No amount of your partner’s love can ever suffice and heal and mend this perceived hole if we do not love ourselves enough. We will keep seeking each other’s love in disguise and illusion that the other’s love can fill this perceived void inside. But no matter how much is given and taken, it’s never enough. And we will keep grasping. We will keep searching for it. And more friction will occur. Arguments, quarrels and exhaustion will occur. If we want the key and lock to fit, key needs to be fully key and lock needs to be fully lock. Self-love is the foundation and base. Self-love needs to be there. We need to stay in the ultimate, deepest center of truth, love and soul and only then, meet each other at required points. Otherwise, if we don’t come from this, especially this self-love, everything will be shaky. The very foundation will be shaky. Chairs will have no legs. We will keep falling and creating more suffering for each other. Most importantly, we need to understand self-love, we need to love ourselves fully and that means honouring ourselves and doing everything required to maintain us in that space, in that room inside ourselves. We need to be conscious about why we’re doing what we’re doing. We need to first know our purpose in every word and action, not just to each other but to ourselves the truth underlying our actions. Just because we don’t meet each other in the way we like does not mean that we’re not meeting each other at all and neither does it mean we’re not worth being met. Whatever purpose we’re meant for, once it is served and fulfilled, we let go. We let go with a full heart, with only love and blessings. And we’re off to the next journey.

ENTRIES SHOWN |
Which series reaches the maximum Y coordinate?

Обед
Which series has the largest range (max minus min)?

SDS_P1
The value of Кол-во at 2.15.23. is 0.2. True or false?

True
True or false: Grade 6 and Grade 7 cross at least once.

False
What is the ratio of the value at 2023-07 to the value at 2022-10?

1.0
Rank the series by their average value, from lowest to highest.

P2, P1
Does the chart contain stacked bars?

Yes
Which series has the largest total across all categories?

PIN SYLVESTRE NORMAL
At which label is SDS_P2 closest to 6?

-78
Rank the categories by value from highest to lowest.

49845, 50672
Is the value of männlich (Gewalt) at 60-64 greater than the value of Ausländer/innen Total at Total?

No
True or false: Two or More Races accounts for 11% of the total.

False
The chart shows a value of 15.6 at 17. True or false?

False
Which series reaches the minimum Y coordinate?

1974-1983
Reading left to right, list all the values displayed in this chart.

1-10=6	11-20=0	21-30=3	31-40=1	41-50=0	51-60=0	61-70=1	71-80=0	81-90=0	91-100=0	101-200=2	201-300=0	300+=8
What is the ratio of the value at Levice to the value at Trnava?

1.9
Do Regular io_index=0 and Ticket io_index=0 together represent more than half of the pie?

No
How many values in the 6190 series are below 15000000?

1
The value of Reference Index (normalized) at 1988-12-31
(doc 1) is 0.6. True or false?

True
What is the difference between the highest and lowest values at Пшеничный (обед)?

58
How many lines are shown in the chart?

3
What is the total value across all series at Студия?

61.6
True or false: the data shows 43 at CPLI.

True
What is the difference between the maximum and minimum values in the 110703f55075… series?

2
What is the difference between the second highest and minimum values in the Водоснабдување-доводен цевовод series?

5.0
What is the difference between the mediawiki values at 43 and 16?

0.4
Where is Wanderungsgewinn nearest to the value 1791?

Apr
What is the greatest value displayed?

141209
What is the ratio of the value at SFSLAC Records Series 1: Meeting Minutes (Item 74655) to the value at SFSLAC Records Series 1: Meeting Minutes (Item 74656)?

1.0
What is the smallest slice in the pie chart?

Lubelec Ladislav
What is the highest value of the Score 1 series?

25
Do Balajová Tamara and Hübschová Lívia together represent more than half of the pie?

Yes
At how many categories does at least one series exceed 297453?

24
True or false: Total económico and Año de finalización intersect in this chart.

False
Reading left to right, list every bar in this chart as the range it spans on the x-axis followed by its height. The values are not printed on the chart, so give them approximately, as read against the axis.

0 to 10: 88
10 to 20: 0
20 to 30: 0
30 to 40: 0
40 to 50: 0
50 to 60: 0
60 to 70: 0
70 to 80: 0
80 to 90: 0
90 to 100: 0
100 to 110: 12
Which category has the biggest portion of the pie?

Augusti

WHAT THE EXERCISE ASKS | Carry the passage on self-love in relationships forward from its final sentence, in the same voice.

OUTPUT FOR THIS TASK |
Initially your heart will burn, will claw, will twist and turn. Your heart will bleed and be torn asunder. It will pound and beat itself. But you stay with it. You don’t look away. Scream if you have to. Dance like a madman if you have to. Cry if you have to. But stay, stay, stay with it. You breathe deep as you stay with all of that pain and agony. You keep staying in love itself. You keep loving through it all. You keep loving, loving and loving. And in the next moment, before you know it, it will be better. In the next moment it will go away. In the next moment you’ll be okay. In the next moment you’ll be released. In the next moment you’ll be free. In this next moment, you’ll be love. I promise.
Tuning in to the soul before you
holding space for life and universe arising
We can feel another soul totally and completely if we choose to. We have the ability to tap into the space as it is and feel, to understand. The soul before you is not separate from you, the soul before you is no lesser nor more than you. The soul before you is no more or less important and significant than you. How you treat this soul is also how you treat a part of yourself because every soul that crosses your path is a fragment and an external representation of a part of us.
People who are hard and cold toward others are often hard on themselves when the rocky end of things hit home. This does not have anything to do with karma. It is the basic nature of “how you do anything, is how you do everything”. Every soul wishes to be heard, seen and felt. Every soul wishes to be acknowledged for their existence and for their existence to feel meaningful and useful. By caring for other souls we allow love to arise in our own lives. By caring for other souls, our own shell softens. By caring for other souls, our hearts grows a little bigger each time.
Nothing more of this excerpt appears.